/---

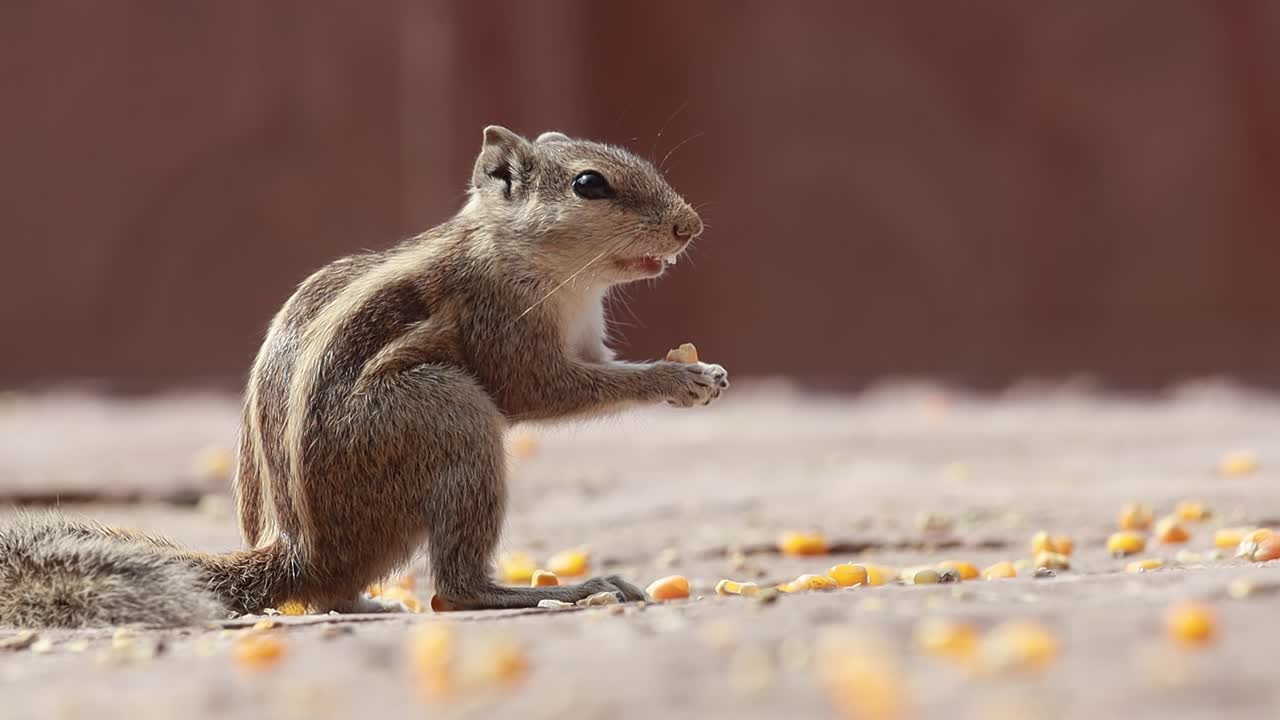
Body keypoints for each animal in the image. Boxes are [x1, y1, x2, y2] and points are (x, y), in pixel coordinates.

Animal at [0, 126, 728, 628]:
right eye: (590, 185)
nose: (691, 225)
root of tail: (301, 552)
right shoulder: (499, 320)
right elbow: (540, 390)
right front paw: (676, 378)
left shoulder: (584, 339)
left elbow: (599, 371)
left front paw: (698, 369)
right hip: (447, 413)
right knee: (453, 590)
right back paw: (556, 592)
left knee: (337, 594)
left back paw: (372, 604)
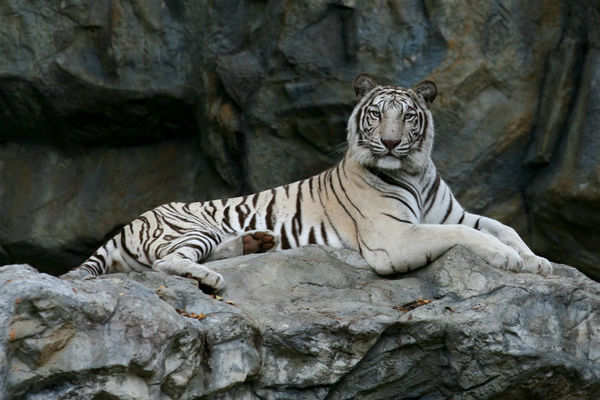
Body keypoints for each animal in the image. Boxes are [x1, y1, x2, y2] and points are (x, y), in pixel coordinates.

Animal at [62, 73, 552, 290]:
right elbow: (464, 236)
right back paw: (212, 277)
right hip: (192, 227)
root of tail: (129, 223)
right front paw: (509, 259)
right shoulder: (392, 238)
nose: (391, 143)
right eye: (377, 114)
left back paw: (255, 243)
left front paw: (538, 261)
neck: (414, 170)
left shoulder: (456, 213)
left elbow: (502, 227)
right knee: (166, 264)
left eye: (408, 117)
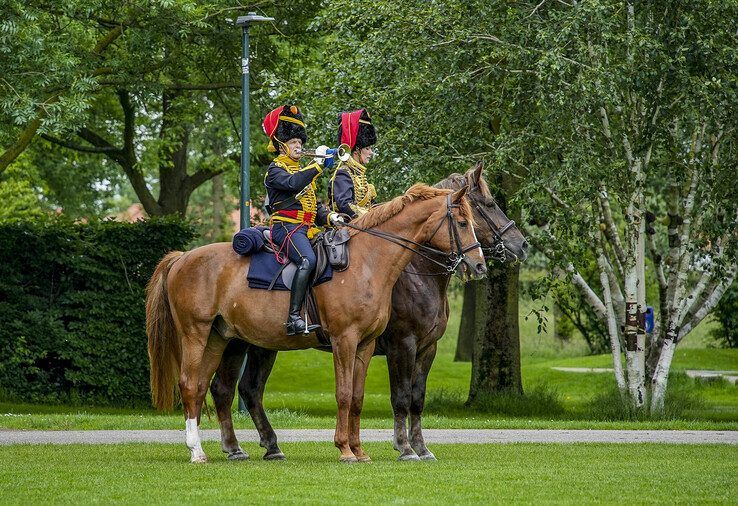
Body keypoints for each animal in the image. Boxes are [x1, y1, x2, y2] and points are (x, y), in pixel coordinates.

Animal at [146, 183, 486, 462]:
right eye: (463, 222)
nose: (480, 264)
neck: (368, 262)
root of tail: (182, 257)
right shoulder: (355, 341)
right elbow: (348, 394)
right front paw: (349, 449)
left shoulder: (368, 344)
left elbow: (359, 396)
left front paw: (360, 450)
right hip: (196, 334)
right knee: (191, 384)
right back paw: (197, 451)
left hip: (225, 339)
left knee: (214, 388)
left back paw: (241, 449)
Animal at [210, 163, 528, 462]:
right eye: (488, 205)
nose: (522, 245)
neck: (413, 272)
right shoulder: (402, 345)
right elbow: (400, 397)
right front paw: (404, 448)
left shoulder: (427, 348)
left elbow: (417, 398)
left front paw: (421, 447)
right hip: (243, 343)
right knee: (232, 389)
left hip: (256, 344)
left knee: (244, 389)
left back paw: (265, 446)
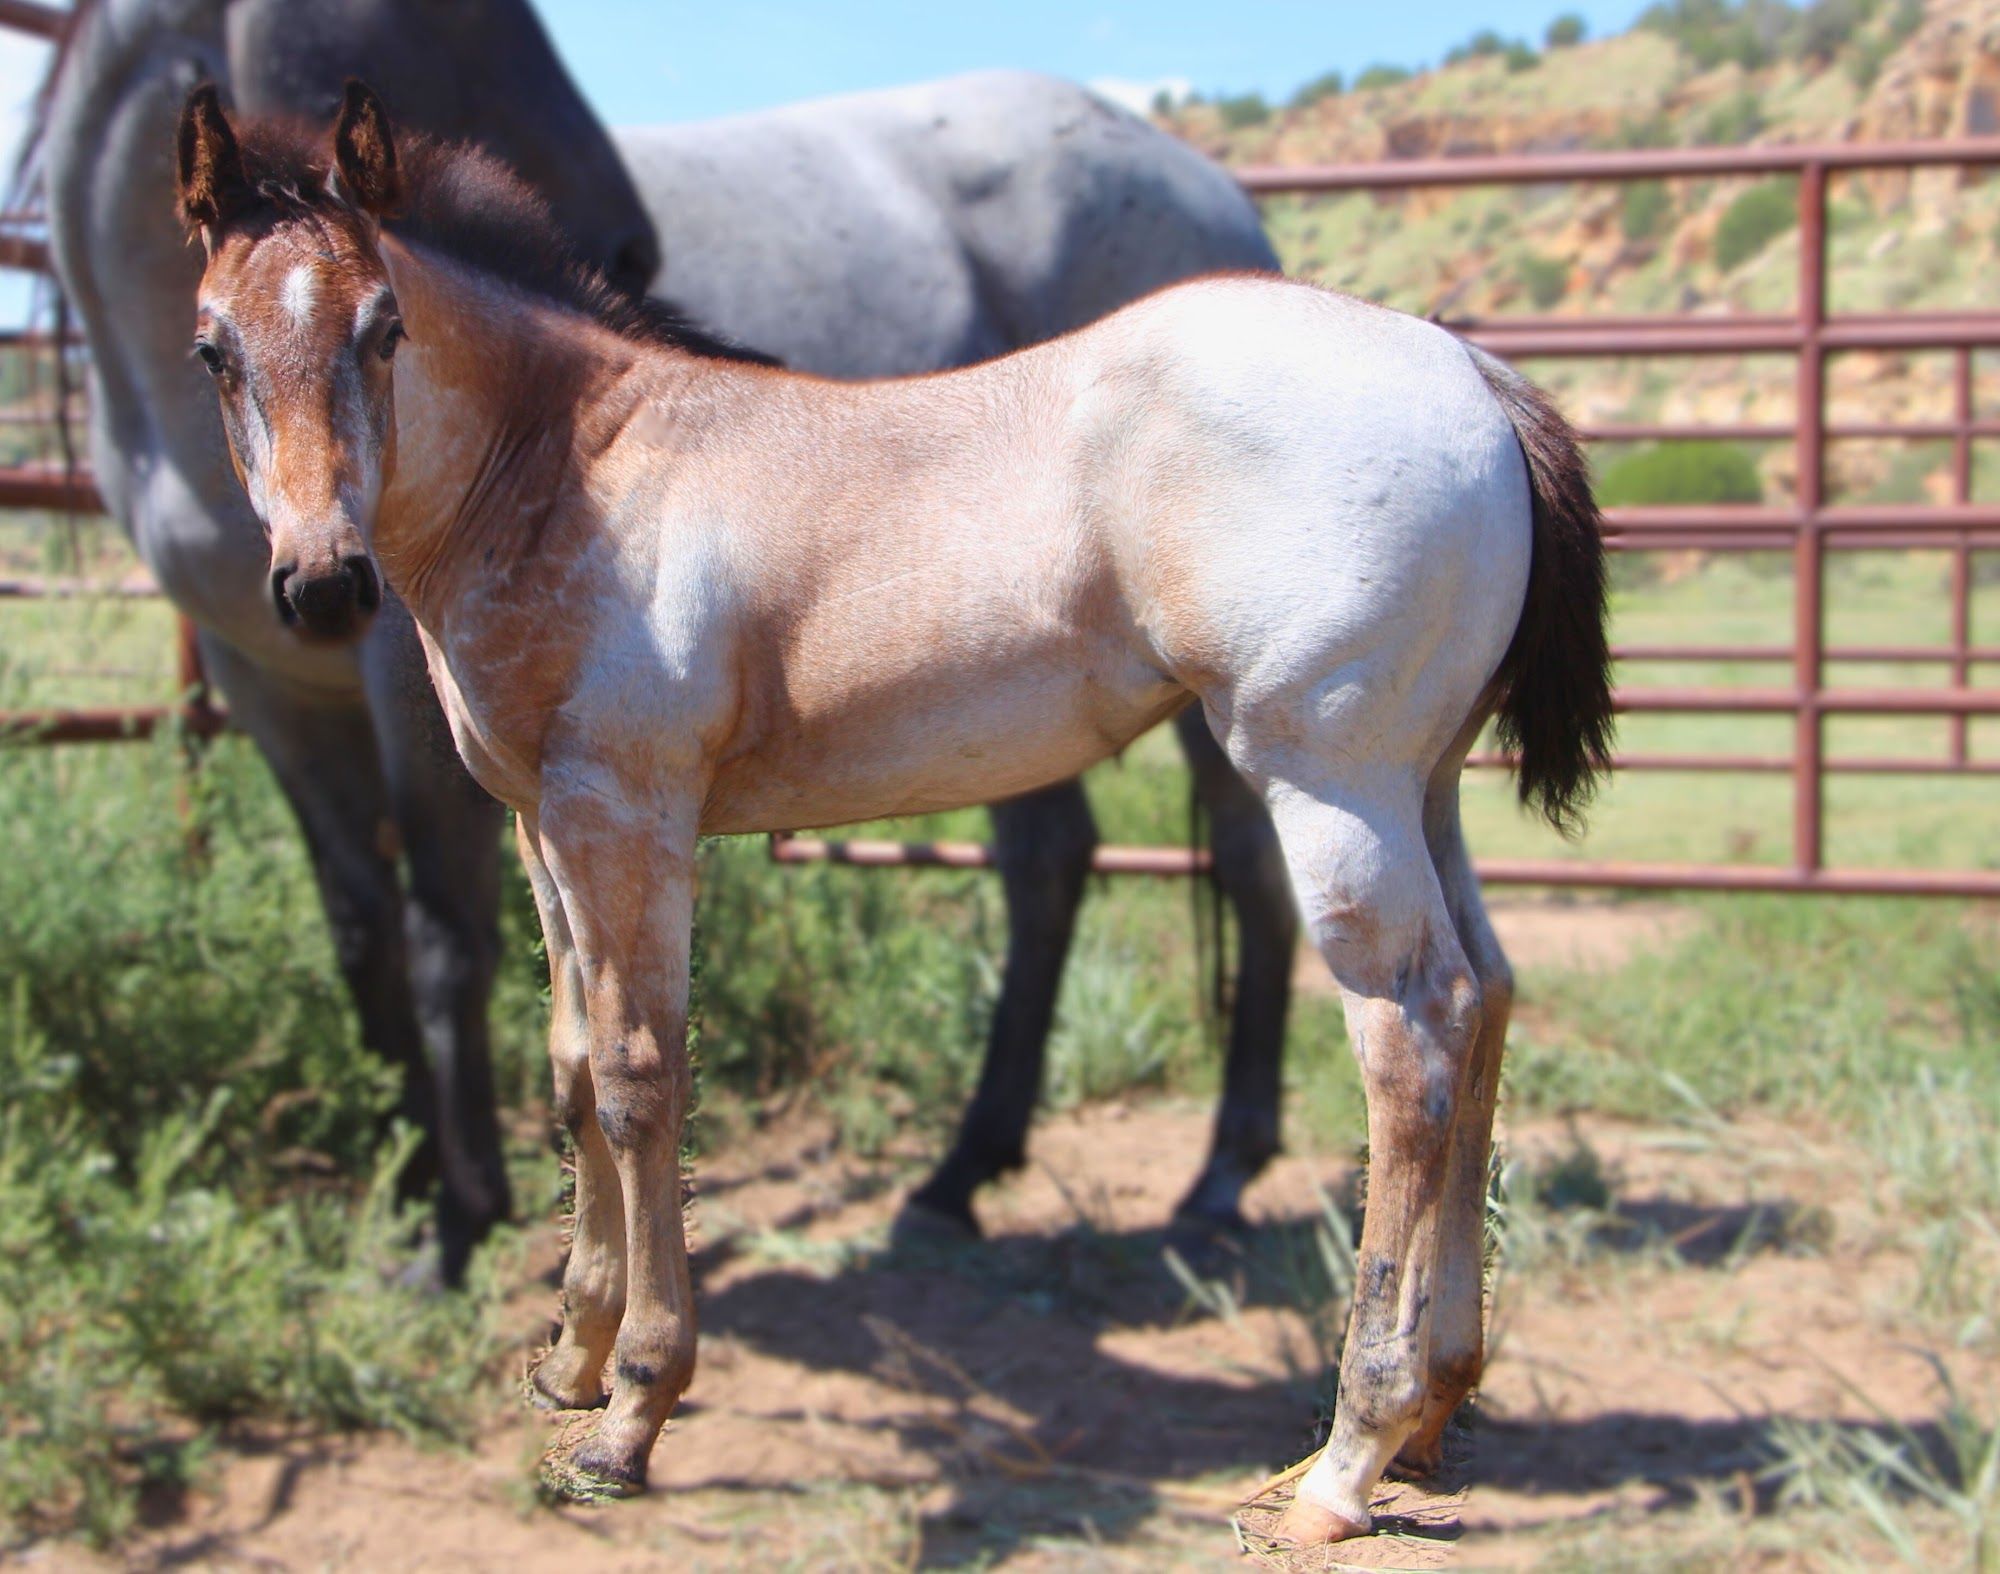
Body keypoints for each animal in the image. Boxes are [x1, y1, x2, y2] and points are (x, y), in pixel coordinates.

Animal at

\---

→ TASK GOAL: All the lines above must be written out exactly, without a single picture.

→ THE COMPLETED TASK:
Body keypoints for each animal in the image. Boxes are [x1, y1, x2, y2] and points are (x, y), in pixel coordinates.

Animal at [0, 126, 728, 628]:
right eye: (590, 185)
nose: (691, 225)
root of tail: (301, 552)
right shoulder: (499, 320)
right elbow: (540, 390)
right front paw: (676, 378)
left shoulder: (584, 339)
left elbow: (599, 371)
left front paw: (698, 369)
right hip: (447, 413)
right knee: (453, 590)
right back paw: (556, 592)
left knee: (337, 594)
left back paw: (372, 604)
Body keypoints for each animal in the image. Boxes are [x1, y1, x2, y2] and points are (x, y), in pixel coordinates.

Animal at [62, 73, 552, 290]:
right elbow: (464, 236)
right back paw: (212, 277)
right hip: (192, 227)
root of tail: (129, 223)
right front paw: (509, 259)
right shoulder: (392, 238)
nose: (391, 143)
right eye: (377, 114)
left back paw: (255, 243)
left front paw: (538, 261)
neck: (414, 170)
left shoulder: (456, 213)
left elbow: (502, 227)
right knee: (166, 264)
left eye: (408, 117)
Body keypoints for each animal in the image. Boxes are [x1, y1, x2, y2] and points are (x, y), in pixel coordinates.

Animal at [146, 183, 486, 462]:
right eye: (463, 222)
nose: (480, 264)
neck: (368, 262)
root of tail: (182, 257)
right shoulder: (355, 341)
right elbow: (348, 394)
right front paw: (349, 449)
left shoulder: (368, 344)
left elbow: (359, 396)
left front paw: (360, 450)
right hip: (196, 334)
right knee: (191, 384)
right back paw: (197, 451)
left hip: (225, 339)
left knee: (214, 388)
left back paw: (241, 449)
Animal at [210, 163, 528, 462]:
right eye: (488, 205)
nose: (522, 245)
neck: (413, 272)
right shoulder: (402, 345)
right elbow: (400, 397)
right front paw: (404, 448)
left shoulder: (427, 348)
left elbow: (417, 398)
left front paw: (421, 447)
right hip: (243, 343)
right knee: (232, 389)
left hip: (256, 344)
left knee: (244, 389)
left back paw: (265, 446)
Body keypoints for each animal in the image. Boxes are [x1, y1, x2, y2] and points are (x, y), in pixel coordinates.

Animal at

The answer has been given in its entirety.